Deposit flight from Irish banks accelerated sharply at the end of last year on fears of political turmoil, suggesting that the EU-IMF rescue package for Ireland failed to restore confidence.
Irish central bank data showed losses of €40bn (£34bn) in deposits from the key banks in December, compared with €27bn a month earlier. Over the past year Irish lenders have haemorrhaged €110bn, equal to 60pc of gross national product. "Would I want to leave money in an institution where I don't know who is making the rules?" said Gary Jenkins from Evolution Securities.
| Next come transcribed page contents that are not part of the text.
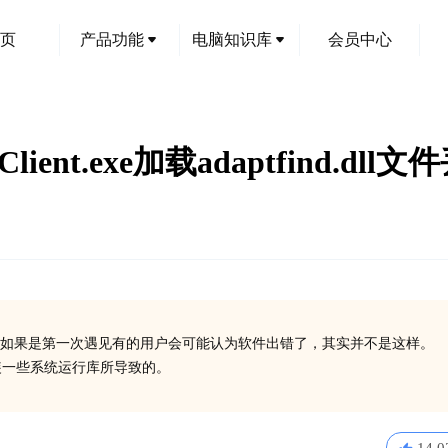
页
产品功能
电脑知识库
会员中心
ent.exe加载adaptfind.dl
如果是第一次遇见有的用户会可能认为软件出错了，其实并不是这样。
有安装一些系统运行库所导致的。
On Wednesday, Standard & Poor's cut Ireland's sovereign rating one notch to A-, citing a "weaker economic outlook, reduced prospects for bank earnings and funding difficulties of domestic banks". It also downgraded Bank of Ireland, Allied Irish, Anglo Irish and Irish Life, questioning "both the ability and willingness of the Irish government" to keep propping up lenders. The quartet remain "highly reliant on central bank funding" and have been unable to raise market funds despite state guarantees.
Investors are watching warily as Ireland prepares for an election on February 25. Leading opposition party Fine Gael said it will unpick parts of the EU-IMF bail-out for Ireland, threatening to "impose losses on bondholders who lent to collapsed domestic banks".
"Those who lent recklessly as well as those who borrowed recklessly should share the burden," said Michael Noonan, the party's finance chief. He exhorted the EU to cut the interest rate on rescue loans from 5.8pc to levels nearer the EU's borrowing cost of 2.6pc
Fine Gael is likely to form a coalition with Ireland's Labour Party, which is even tougher on creditors. All major parties are losing votes to Gerry Adam's Sinn Fein as it taps popular fury with calls for the IMF "to go home and take their money with them".